● **DATA SUPPLIED**:
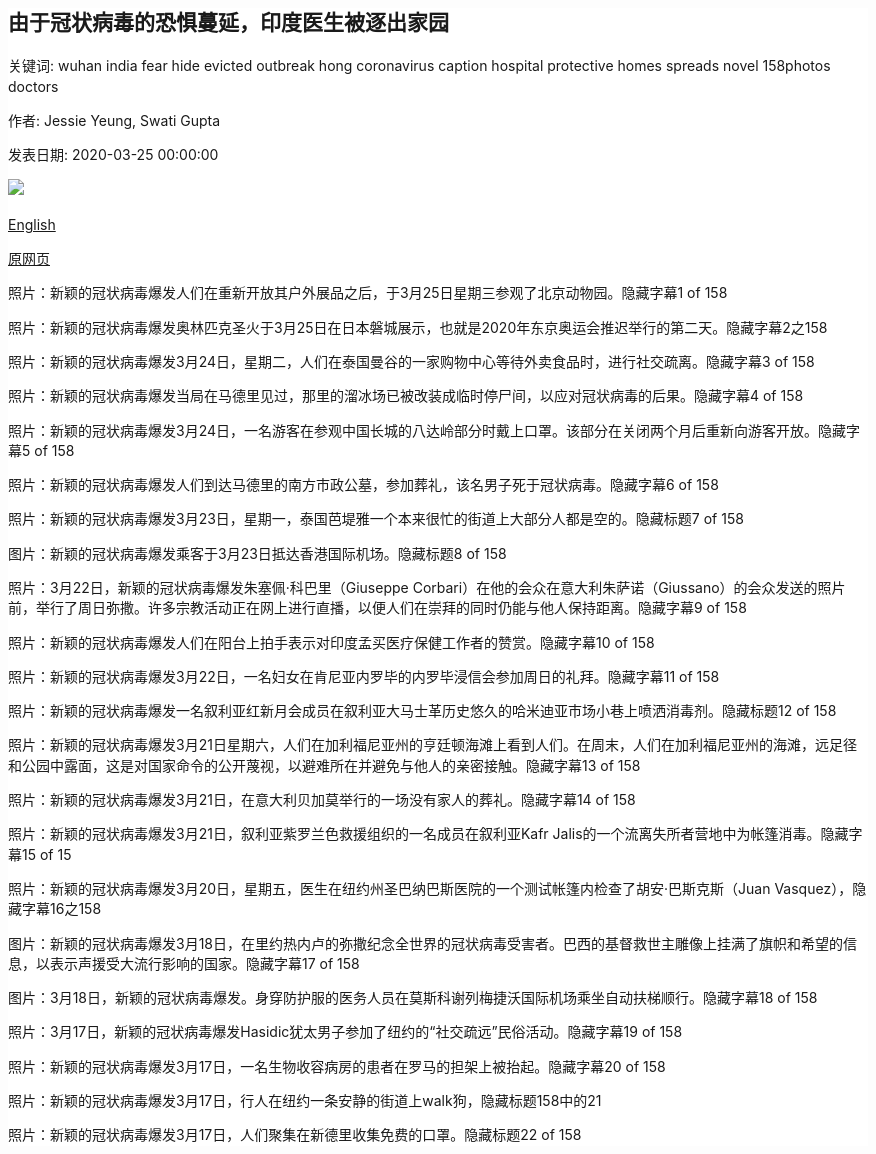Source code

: ## 由于冠状病毒的恐惧蔓延，印度医生被逐出家园

关键词: wuhan india fear hide evicted outbreak hong coronavirus caption hospital protective homes spreads novel 158photos doctors

作者: Jessie Yeung, Swati Gupta

发表日期: 2020-03-25 00:00:00

![](https://cdn.cnn.com/cnnnext/dam/assets/200324021628-06-coronavirus-india-0307-super-tease.jpg)

[English](Doctors%20in%20India%20evicted%20from%20their%20homes%20as%20coronavirus%20fear%20spreads.md)

[原网页](https://edition.cnn.com/2020/03/25/asia/india-coronavirus-doctors-discrimination-intl-hnk/index.html)

照片：新颖的冠状病毒爆发人们在重新开放其户外展品之后，于3月25日星期三参观了北京动物园。隐藏字幕1 of 158

照片：新颖的冠状病毒爆发奥林匹克圣火于3月25日在日本磐城展示，也就是2020年东京奥运会推迟举行的第二天。隐藏字幕2之158

照片：新颖的冠状病毒爆发3月24日，星期二，人们在泰国曼谷的一家购物中心等待外卖食品时，进行社交疏离。隐藏字幕3 of 158

照片：新颖的冠状病毒爆发当局在马德里见过，那里的溜冰场已被改装成临时停尸间，以应对冠状病毒的后果。隐藏字幕4 of 158

照片：新颖的冠状病毒爆发3月24日，一名游客在参观中国长城的八达岭部分时戴上口罩。该部分在关闭两个月后重新向游客开放。隐藏字幕5 of 158

照片：新颖的冠状病毒爆发人们到达马德里的南方市政公墓，参加葬礼，该名男子死于冠状病毒。隐藏字幕6 of 158

照片：新颖的冠状病毒爆发3月23日，星期一，泰国芭堤雅一个本来很忙的街道上大部分人都是空的。隐藏标题7 of 158

图片：新颖的冠状病毒爆发乘客于3月23日抵达香港国际机场。隐藏标题8 of 158

照片：3月22日，新颖的冠状病毒爆发朱塞佩·科巴里（Giuseppe Corbari）在他的会众在意大利朱萨诺（Giussano）的会众发送的照片前，举行了周日弥撒。许多宗教活动正在网上进行直播，以便人们在崇拜的同时仍能与他人保持距离。隐藏字幕9 of 158

照片：新颖的冠状病毒爆发人们在阳台上拍手表示对印度孟买医疗保健工作者的赞赏。隐藏字幕10 of 158

照片：新颖的冠状病毒爆发3月22日，一名妇女在肯尼亚内罗毕的内罗毕浸信会参加周日的礼拜。隐藏字幕11 of 158

照片：新颖的冠状病毒爆发一名叙利亚红新月会成员在叙利亚大马士革历史悠久的哈米迪亚市场小巷上喷洒消毒剂。隐藏标题12 of 158

照片：新颖的冠状病毒爆发3月21日星期六，人们在加利福尼亚州的亨廷顿海滩上看到人们。在周末，人们在加利福尼亚州的海滩，远足径和公园中露面，这是对国家命令的公开蔑视，以避难所在并避免与他人的亲密接触。隐藏字幕13 of 158

照片：新颖的冠状病毒爆发3月21日，在意大利贝加莫举行的一场没有家人的葬礼。隐藏字幕14 of 158

照片：新颖的冠状病毒爆发3月21日，叙利亚紫罗兰色救援组织的一名成员在叙利亚Kafr Jalis的一个流离失所者营地中为帐篷消毒。隐藏字幕15 of 15

照片：新颖的冠状病毒爆发3月20日，星期五，医生在纽约州圣巴纳巴斯医院的一个测试帐篷内检查了胡安·巴斯克斯（Juan Vasquez），隐藏字幕16之158

图片：新颖的冠状病毒爆发3月18日，在里约热内卢的弥撒纪念全世界的冠状病毒受害者。巴西的基督救世主雕像上挂满了旗帜和希望的信息，以表示声援受大流行影响的国家。隐藏字幕17 of 158

图片：3月18日，新颖的冠状病毒爆发。身穿防护服的医务人员在莫斯科谢列梅捷沃国际机场乘坐自动扶梯顺行。隐藏字幕18 of 158

照片：3月17日，新颖的冠状病毒爆发Hasidic犹太男子参加了纽约的“社交疏远”民俗活动。隐藏字幕19 of 158

照片：新颖的冠状病毒爆发3月17日，一名生物收容病房的患者在罗马的担架上被抬起。隐藏字幕20 of 158

照片：新颖的冠状病毒爆发3月17日，行人在纽约一条安静的街道上walk狗，隐藏标题158中的21

照片：新颖的冠状病毒爆发3月17日，人们聚集在新德里收集免费的口罩。隐藏标题22 of 158
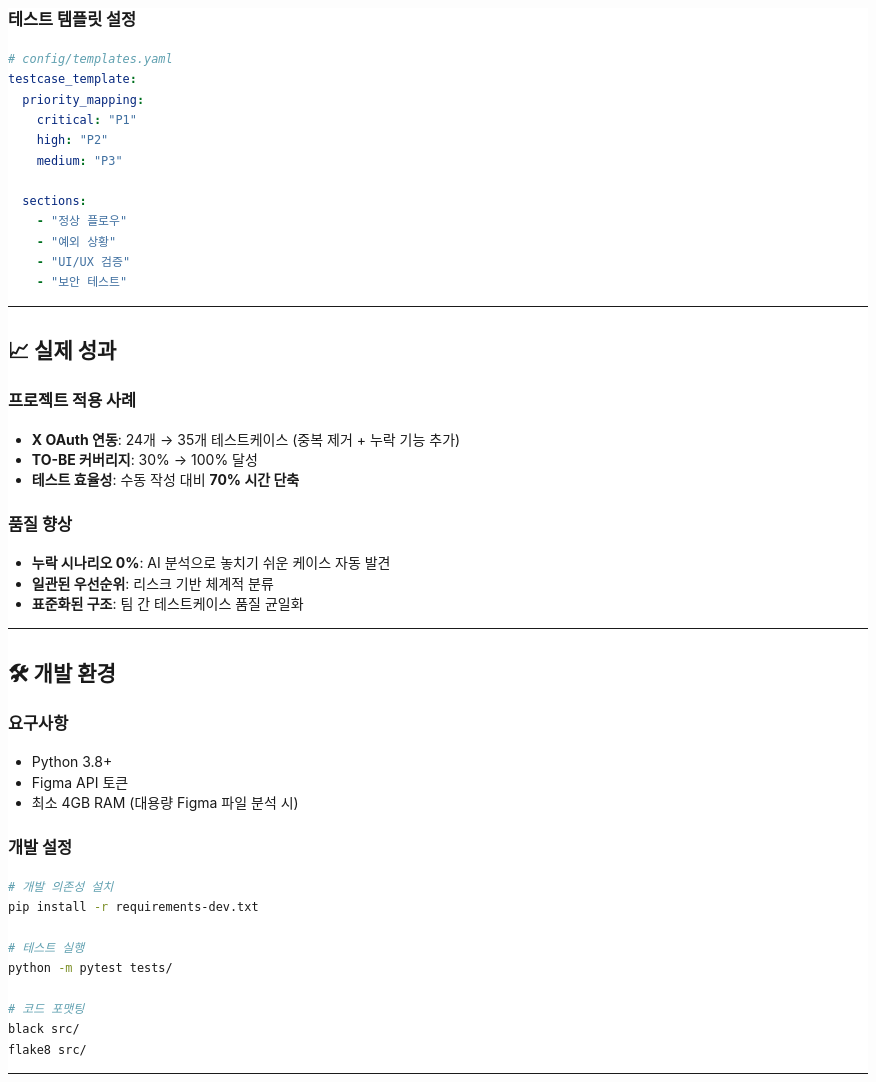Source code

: ### **테스트 템플릿 설정**

```yaml
# config/templates.yaml
testcase_template:
  priority_mapping:
    critical: "P1"
    high: "P2"
    medium: "P3"
  
  sections:
    - "정상 플로우"
    - "예외 상황"
    - "UI/UX 검증"
    - "보안 테스트"
```

---

## 📈 **실제 성과**

### **프로젝트 적용 사례**
- **X OAuth 연동**: 24개 → 35개 테스트케이스 (중복 제거 + 누락 기능 추가)
- **TO-BE 커버리지**: 30% → 100% 달성
- **테스트 효율성**: 수동 작성 대비 **70% 시간 단축**

### **품질 향상**
- **누락 시나리오 0%**: AI 분석으로 놓치기 쉬운 케이스 자동 발견
- **일관된 우선순위**: 리스크 기반 체계적 분류
- **표준화된 구조**: 팀 간 테스트케이스 품질 균일화

---

## 🛠️ **개발 환경**

### **요구사항**
- Python 3.8+
- Figma API 토큰
- 최소 4GB RAM (대용량 Figma 파일 분석 시)

### **개발 설정**

```bash
# 개발 의존성 설치
pip install -r requirements-dev.txt

# 테스트 실행
python -m pytest tests/

# 코드 포맷팅
black src/
flake8 src/
```

---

● **WHAT NEEDS TO BE DONE**: Which lines of the material contain "테스트케이스"? List them.

● **OUTPUT**:
- **X OAuth 연동**: 24개 → 35개 테스트케이스 (중복 제거 + 누락 기능 추가)
- **표준화된 구조**: 팀 간 테스트케이스 품질 균일화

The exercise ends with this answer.